選外佳作「たーまやー 広田景」
もうすぐ南の空に花火が上がる。今日はとなり村の祭りだ。
「腹すいたな」
横になって野球を見ていた友人と顔を見合わせた。
「最初はグッ、ジャケポン!」
あとだし気味だったおれの負け。
「しょうがない、行くか。何飲む?」
「ビール」
「つまみはワサビ味の種か?」
「わかってらっしゃる。じゃ、よろしく」
「花火そろそろだな」
「特等席で待ってるよ」
東京の大学に入って二年目。今年の夏休みも帰省して恒例の花火見物だ。
「ちょっとそこのコンビニ行ってくる」
母親と妹が玄関先で花火を待っていた。二階建ての我が家で視界を遮らず花火を楽しめるのはおれの部屋だけだ。
国道に向かって歩きながら右手に広がる田んぼに目をやった。畦道に人影がいくつもある。笑い声とともにうちわで手のひらを叩く音がした。

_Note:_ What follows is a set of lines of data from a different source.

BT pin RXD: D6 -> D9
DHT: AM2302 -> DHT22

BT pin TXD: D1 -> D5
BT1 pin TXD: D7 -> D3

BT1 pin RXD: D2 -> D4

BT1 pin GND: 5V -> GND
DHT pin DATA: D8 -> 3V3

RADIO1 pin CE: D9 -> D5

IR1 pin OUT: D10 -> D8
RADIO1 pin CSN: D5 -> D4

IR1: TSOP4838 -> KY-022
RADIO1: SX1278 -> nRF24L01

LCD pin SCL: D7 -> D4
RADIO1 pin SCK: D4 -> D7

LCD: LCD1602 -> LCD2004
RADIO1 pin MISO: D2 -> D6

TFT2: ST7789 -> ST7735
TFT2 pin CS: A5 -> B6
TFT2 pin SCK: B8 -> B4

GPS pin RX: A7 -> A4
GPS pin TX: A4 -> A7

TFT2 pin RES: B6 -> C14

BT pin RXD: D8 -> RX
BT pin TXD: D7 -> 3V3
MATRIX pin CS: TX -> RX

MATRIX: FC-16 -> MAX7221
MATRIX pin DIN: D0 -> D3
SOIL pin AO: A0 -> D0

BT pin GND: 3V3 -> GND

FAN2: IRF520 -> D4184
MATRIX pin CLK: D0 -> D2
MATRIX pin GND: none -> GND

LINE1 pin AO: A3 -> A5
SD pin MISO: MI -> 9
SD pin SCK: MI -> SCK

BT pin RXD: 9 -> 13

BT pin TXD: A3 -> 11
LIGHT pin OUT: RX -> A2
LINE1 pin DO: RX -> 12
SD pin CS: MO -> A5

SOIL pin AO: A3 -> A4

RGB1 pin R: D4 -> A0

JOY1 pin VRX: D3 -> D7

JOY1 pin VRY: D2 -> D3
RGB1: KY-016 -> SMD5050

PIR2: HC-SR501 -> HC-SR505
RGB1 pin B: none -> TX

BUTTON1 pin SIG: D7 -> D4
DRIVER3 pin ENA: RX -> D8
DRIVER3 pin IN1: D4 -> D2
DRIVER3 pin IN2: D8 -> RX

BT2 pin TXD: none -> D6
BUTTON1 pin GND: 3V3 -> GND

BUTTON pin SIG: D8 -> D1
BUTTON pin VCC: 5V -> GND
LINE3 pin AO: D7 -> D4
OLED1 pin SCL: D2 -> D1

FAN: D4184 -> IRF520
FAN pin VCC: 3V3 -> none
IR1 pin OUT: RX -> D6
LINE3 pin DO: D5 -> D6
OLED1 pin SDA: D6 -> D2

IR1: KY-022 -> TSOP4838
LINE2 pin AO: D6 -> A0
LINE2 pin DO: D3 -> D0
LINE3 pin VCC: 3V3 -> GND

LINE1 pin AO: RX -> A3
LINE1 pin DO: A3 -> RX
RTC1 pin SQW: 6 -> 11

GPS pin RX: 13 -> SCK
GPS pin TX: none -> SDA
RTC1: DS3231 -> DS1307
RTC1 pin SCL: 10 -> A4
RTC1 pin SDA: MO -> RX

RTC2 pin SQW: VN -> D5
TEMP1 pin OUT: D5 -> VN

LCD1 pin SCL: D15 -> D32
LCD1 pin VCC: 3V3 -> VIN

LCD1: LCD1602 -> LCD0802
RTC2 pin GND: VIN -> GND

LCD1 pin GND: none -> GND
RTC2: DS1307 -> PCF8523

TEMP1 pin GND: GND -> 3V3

立ち止まってとなり村との境にあるガソリンスタンドの方を見ていると、一発目の花火が打ち上がった。
「たーまやー」
子どもたちの甲高い声と父親とおぼしき野太い声に思わず頬が緩んだ。花火は右へ流され消えていった。直後に「ドーン!」と爆発音が鼓膜を揺らす。
ヒュルヒュルヒュルヒュル。
二発目が上がる。幾筋もの黄金色の光が柳のようにしだれて消えた。すぐさま花火の時間差攻撃。
「ドーン!」
おれは昔から、風に流されて消えていく花火が好きだった。グローブジャングルのような球体の宇宙船。手を振る少年を目で追っていると船は回転しながらスーッとワープに入り消えていくのだ。
そんなことを想像して一人夜道でニンマリしていると三発目がパッと開いた。突然、尻すぼみの掛け声が聞こえる。
「た~まやぁ」
いつやって来たのか、腰の曲がったおじいさんが横にいた。
「た~まひゃぁ」
拍子抜けした声に、おれは吹き出しそうになりながら言った。
「おじいさん、まだだよ。ほら、四発目!」
丸い背中に手を触れて合図する。
「た~まやぁ」
「タイミングはばっちり」
おれはその場を去ろうとしたが、すぐに掛け声がして振り返った。すると、老人は花火の上がる南ではなく北を向いているではないか。
「さすがにおかしいだろ」
様子を見ていると、花火にお尻を向けたまま「た~まやぁ」とおかしなイントネーションで言ってから探し物でもするようにきょろきょろ。そして次の瞬間ひょいっと上半身を起こした。腰が伸びるとは思ってなかったおれは驚いた。「おお」と声を上げたついでに尋ねる。
「おじいさん、なんか探してんの?」
「孫の大事にしとるタマじゃ」
「タマ……?あー、それで」
合点がいったおれは吹き出した。おじいさんはこちらの反応にかまわず猫の名前を呼ぶ。おれも加勢した。自動車整備工場の敷地を見回すと、隅の方でキラッと二つの眼が光った。近づいてくる。でも荒い息遣いは猫じゃない。気づいてたじろいだところへそいつが飛びついてきた。同時にアッパーを食らう。
「いってぇ……。タマって犬かよ!」
「すまんのう……。でも、ありがとな」
「いや、まあ、よかったです。じゃあ」
おれはあごをさすって歩きだした。花火が上がる。
「タマだー」
タイミング早い。元気な掛け声だがおしい。
「正解は、たま……えっ?」
手を振る少年におれは目を丸くした。少年の顔が大きく夜空に広がる。小学生のとき突然いなくなった同級生に似ていた。はにかむように笑う色白の顔のそばかすがスーッと消えていった。
ポケット内の振動がドーンという爆発音とともに全身を駆けめぐる。余韻に浸りつつスマホを取り出すと、画面に視線を落とした。
「花火の音でお前の帰巣本能は狂ったか」
友人のメールに返信する。
「狂ったのは、タマやー」
おれは花火が消えていくのを見ながら微笑んだ。